Eine politisch-moralische Frage
Bernardus Swartbooi, einer der Sprecher der Landlosen-Bewegung in Namibia, wies darauf hin, dass die Regierung Namibias kein Interesse habe, sich für die Herero und Nama einzusetzen. Sie setze sich aus Mitgliedern der Völker des Nordens Namibias zusammen, denen die Deutschen nicht einen Hektar Land geraubt hätten.
Solange die Bundesrepublik sich weigere, direkt mit den Herero und Nama zu verhandeln, sondern allein mit der Regierung in Windhoek, solange laufe für die alles bestens. Die Bundesregierung und die Regierung in Namibia seien sich einig darin, Herero und Nama auszuschließen.
Während die Tagung in der Akademie der Künste lief, erklärte der Namibia-Beauftragte der Bundesregierung Ruprecht Polenz im Deutschlandfunk: „Persönliche Entschädigungen können nicht infrage kommen.“ Die Aufarbeitung der Verbrechen deutscher Truppen in der Kolonialzeit sei eine politisch-moralische und nicht eine Rechtsfrage.

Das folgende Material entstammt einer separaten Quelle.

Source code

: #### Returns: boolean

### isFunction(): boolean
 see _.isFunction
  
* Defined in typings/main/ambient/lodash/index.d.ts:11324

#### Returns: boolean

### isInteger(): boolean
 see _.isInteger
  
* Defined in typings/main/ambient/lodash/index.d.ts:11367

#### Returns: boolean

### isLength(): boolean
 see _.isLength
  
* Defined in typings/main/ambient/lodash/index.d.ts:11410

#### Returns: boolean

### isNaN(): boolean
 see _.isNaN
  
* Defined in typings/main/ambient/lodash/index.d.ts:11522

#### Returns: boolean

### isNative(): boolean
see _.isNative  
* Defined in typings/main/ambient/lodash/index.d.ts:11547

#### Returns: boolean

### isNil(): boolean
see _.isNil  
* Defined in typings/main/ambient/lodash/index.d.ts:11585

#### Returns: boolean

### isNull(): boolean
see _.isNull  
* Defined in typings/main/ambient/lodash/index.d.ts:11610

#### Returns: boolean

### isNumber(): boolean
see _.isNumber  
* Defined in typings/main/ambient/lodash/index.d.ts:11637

Juristische Aufarbeitung ist notwendig
Die Tagung zeigte, was man in Deutschland schon weiß: Die politisch-moralische Aufarbeitung ist abhängig von der juristischen. Ohne die Prozesse gegen Nazi-Verbrechen wären die womöglich in einer Schweigespirale verschwunden. Es hatte immer wieder Versuche gegeben, einen „Schluss-Strich“ zu ziehen.
Nichts anderes spielt sich heute vor unzähligen Gerichten ab. Bei dem jetzt möglich gewordenen Prozess, in dem Lumumbas Söhne den belgischen Staat beschuldigen, ihren Vater ermordet zu haben, spielt eine große Rolle, dass die Ermordung Lumumbas als Kriegsverbrechen betrachtet werden kann. Kriegsverbrechen haben andere Verjährungsfristen als ein Mord. Der wäre jetzt, nach 57 Jahren, verjährt.
Internationales Recht im Wandel
Die niederländische Juristin Liesbeth Zegveld ist Professorin für Kriegswiedergutmachung an der Universität Amsterdam. Sie vertrat u.a. Angehörige von Opfern des Massakers von Srebrenica in einem Verfahren gegen die Vereinten Nationen und die niederländische Regierung wegen des Verhaltens von UN-Blauhelm-Soldaten vor und während des Massakers.
Auf der Tagung berichtete sie über einen einzigen ihrer vielen Fälle: Am 9. Dezember 1947 ermordeten niederländische Kolonialtruppen mehr als 400 Männer des Dorfes Rawagede in West-Java. 2011 klagten neun Witwen. Es kam zu einer Einigung zwischen ihnen und den Niederlanden. Der Staat gestand seine Schuld ein, bat um Entschuldigung und zahlte jeder der Witwen 20.000 Euro Entschädigung. Die Kanzlei von Liesbeth Zegveld prüft jetzt, ob nicht Kinder auch Entschädigung einklagen können.
Es geht darum, Staatsverbrechen ebenso verfolgen zu können wie die Einzelner. Das Internationale Recht macht in dieser Auseinandersetzung eine Wandlung durch. Es wird vielerorts aus einem Mittel der Unterdrückung zu einem Werkzeug der Unterdrückten.